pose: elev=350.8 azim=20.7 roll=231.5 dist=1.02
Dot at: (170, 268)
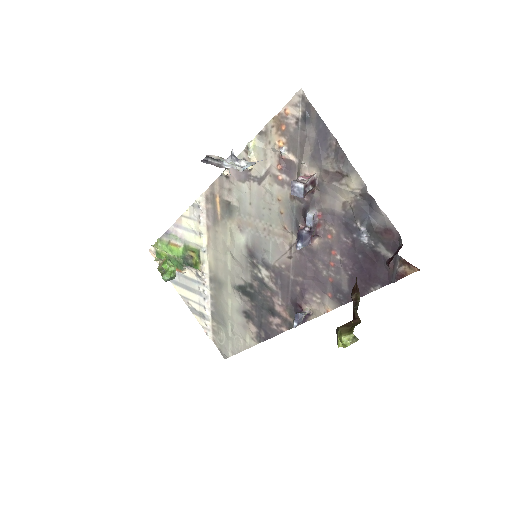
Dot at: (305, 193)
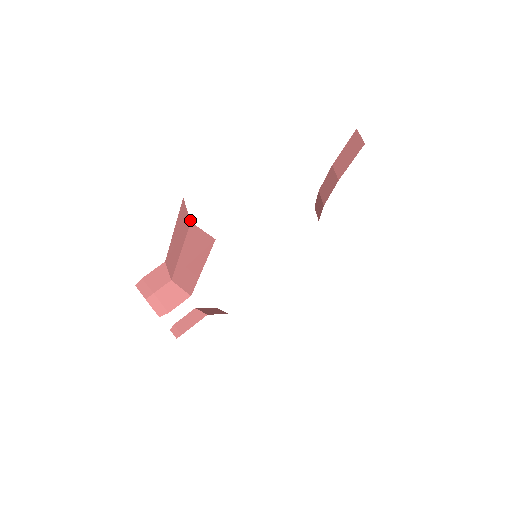
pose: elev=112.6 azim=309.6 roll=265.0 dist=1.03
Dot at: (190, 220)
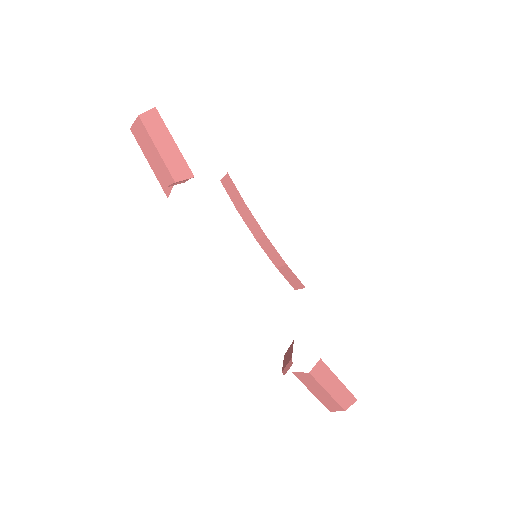
Dot at: (138, 116)
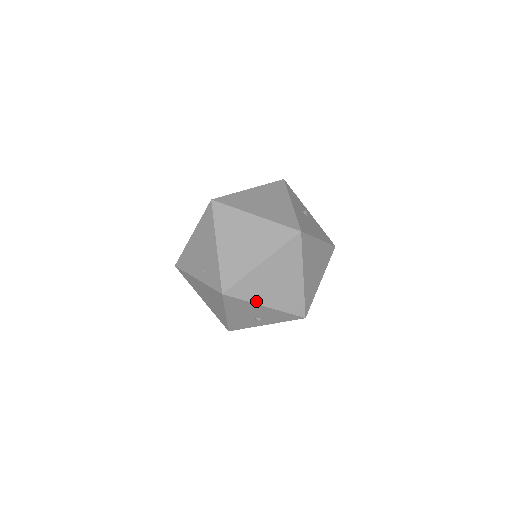
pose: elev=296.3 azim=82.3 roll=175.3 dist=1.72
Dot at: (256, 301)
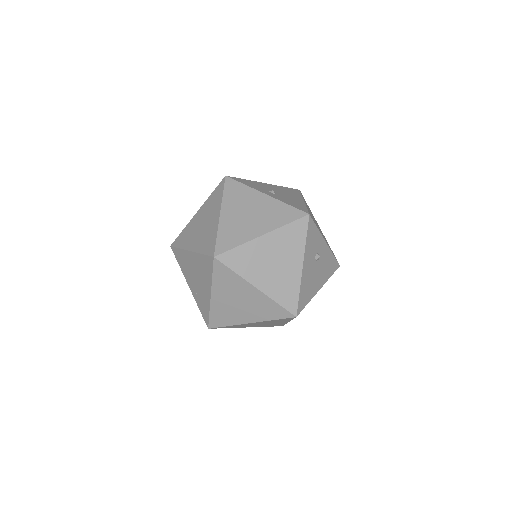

——————————

WRITTEN REQUEST.
Give back every line of the material above word for word, leaving out the pictures.

RESULT OF THIS TASK.
pose: elev=350.8 azim=20.7 roll=231.5 dist=1.02
Dot at: (170, 268)
Dot at: (305, 193)
pose: elev=112.6 azim=309.6 roll=265.0 dist=1.03
Dot at: (190, 220)
Dot at: (138, 116)
pose: elev=296.3 azim=82.3 roll=175.3 dist=1.72
Dot at: (256, 301)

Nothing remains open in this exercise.